## Problem to solve
From the entries that follow, pick out all lines holding "lavičky".

** Opening Dataset entries block **

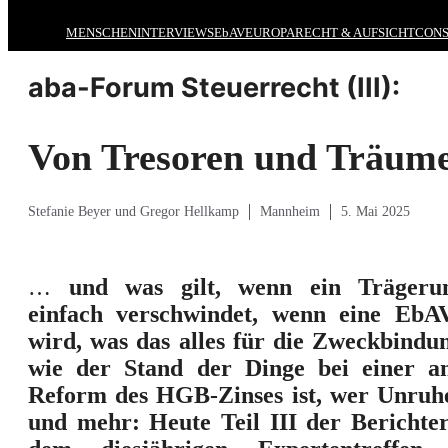
MENSCHEN
INTERVIEWS
EbAV
EUROPA
RECHT & AUFSICHT
CONS
aba-Forum Steuerrecht (III):
Von Tresoren und Träum
Stefanie Beyer und Gregor Hellkamp
Mannheim
5. Mai 2025
…
und was gilt, wenn ein Trägeru
einfach verschwindet, wenn eine EbA
wird, was das alles für die Zweckbindun
wie der Stand der Dinge bei einer a
Reform des HGB-Zinses ist, wer Unruhe
und mehr: Heute Teil III der Berichter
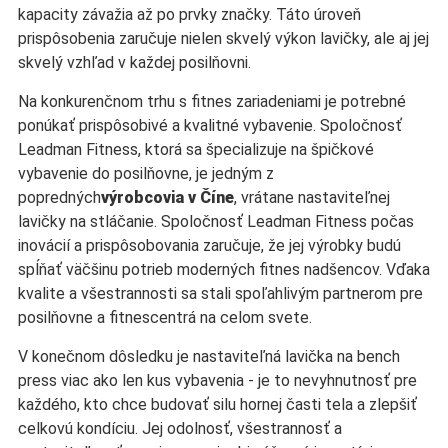
kapacity závažia až po prvky značky. Táto úroveň
prispôsobenia zaručuje nielen skvelý výkon lavičky, ale aj jej
skvelý vzhľad v každej posilňovni.
Na konkurenčnom trhu s fitnes zariadeniami je potrebné
ponúkať prispôsobivé a kvalitné vybavenie. Spoločnosť
Leadman Fitness, ktorá sa špecializuje na špičkové
vybavenie do posilňovne, je jedným z
popredných
výrobcovia v Číne
, vrátane nastaviteľnej
lavičky na stláčanie. Spoločnosť Leadman Fitness počas
inovácií a prispôsobovania zaručuje, že jej výrobky budú
spĺňať väčšinu potrieb moderných fitnes nadšencov. Vďaka
kvalite a všestrannosti sa stali spoľahlivým partnerom pre
posilňovne a fitnescentrá na celom svete.
V konečnom dôsledku je nastaviteľná lavička na bench
press viac ako len kus vybavenia - je to nevyhnutnosť pre
každého, kto chce budovať silu hornej časti tela a zlepšiť
celkovú kondíciu. Jej odolnosť, všestrannosť a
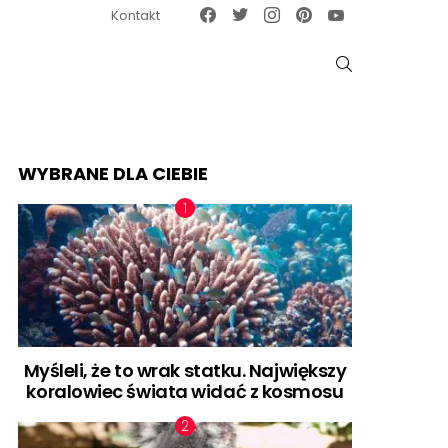
Facebook
Twitter
Instagram
Pinterest
Google News
Kontakt
SZUKAJ
WYBRANE DLA CIEBIE
Myśleli, że to wrak statku. Największy
koralowiec świata widać z kosmosu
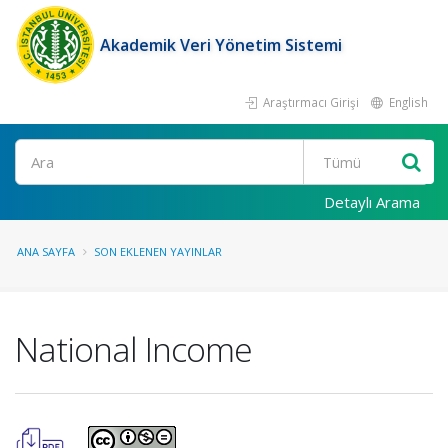
Akademik Veri Yönetim Sistemi
Araştırmacı Girişi
English
Ara
Detaylı Arama
ANA SAYFA
SON EKLENEN YAYINLAR
National Income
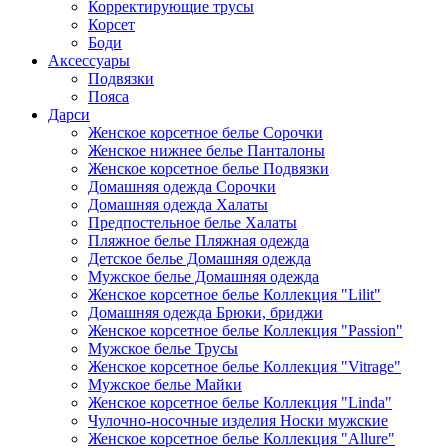
Корректирующие трусы
Корсет
Боди
Аксессуары
Подвязки
Пояса
Дарси
Женское корсетное белье Сорочки
Женское нижнее белье Панталоны
Женское корсетное белье Подвязки
Домашняя одежда Сорочки
Домашняя одежда Халаты
Предпостельное белье Халаты
Пляжное белье Пляжная одежда
Детское белье Домашняя одежда
Мужское белье Домашняя одежда
Женское корсетное белье Коллекция "Lilit"
Домашняя одежда Брюки, бриджи
Женское корсетное белье Коллекция "Passion"
Мужское белье Трусы
Женское корсетное белье Коллекция "Vitrage"
Мужское белье Майки
Женское корсетное белье Коллекция "Linda"
Чулочно-носочные изделия Носки мужские
Женское корсетное белье Коллекция "Allure"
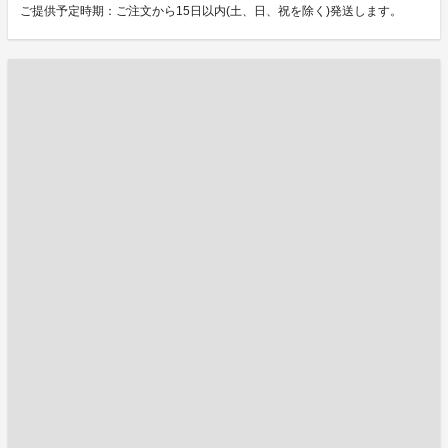
ご提供予定時期：ご注文から15日以内(土、日、祝を除く)発送します。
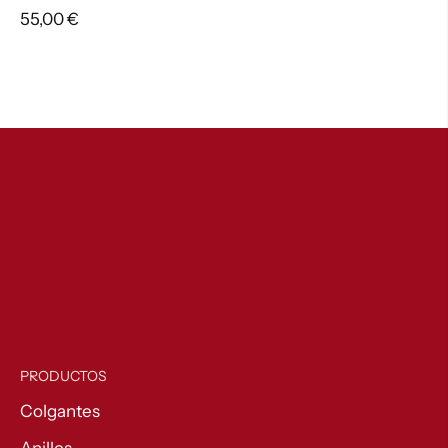
55,00
€
PRODUCTOS
Colgantes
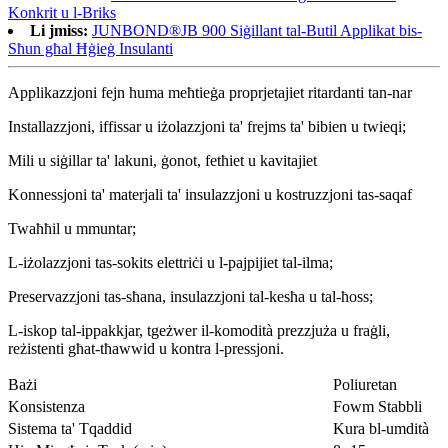
Konkrit u l-Briks
Li jmiss:
JUNBOND®JB 900 Siġillant tal-Butil Applikat bis-
Sħun għal Ħġieġ Insulanti
Applikazzjoni fejn huma meħtieġa proprjetajiet ritardanti tan-nar
Installazzjoni, iffissar u iżolazzjoni ta' frejms ta' bibien u twieqi;
Mili u siġillar ta' lakuni, ġonot, fetħiet u kavitajiet
Konnessjoni ta' materjali ta' insulazzjoni u kostruzzjoni tas-saqaf
Twaħħil u mmuntar;
L-iżolazzjoni tas-sokits elettriċi u l-pajpijiet tal-ilma;
Preservazzjoni tas-sħana, insulazzjoni tal-kesħa u tal-ħoss;
L-iskop tal-ippakkjar, tgeżwer il-komodità prezzjuża u fraġli,
reżistenti għat-tħawwid u kontra l-pressjoni.
Bażi
Poliuretan
Konsistenza
Fowm Stabbli
Sistema ta' Tqaddid
Kura bl-umdità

** Closing Dataset entries block **

## Solution to this exercise
prispôsobenia zaručuje nielen skvelý výkon lavičky, ale aj jej
lavičky na stláčanie. Spoločnosť Leadman Fitness počas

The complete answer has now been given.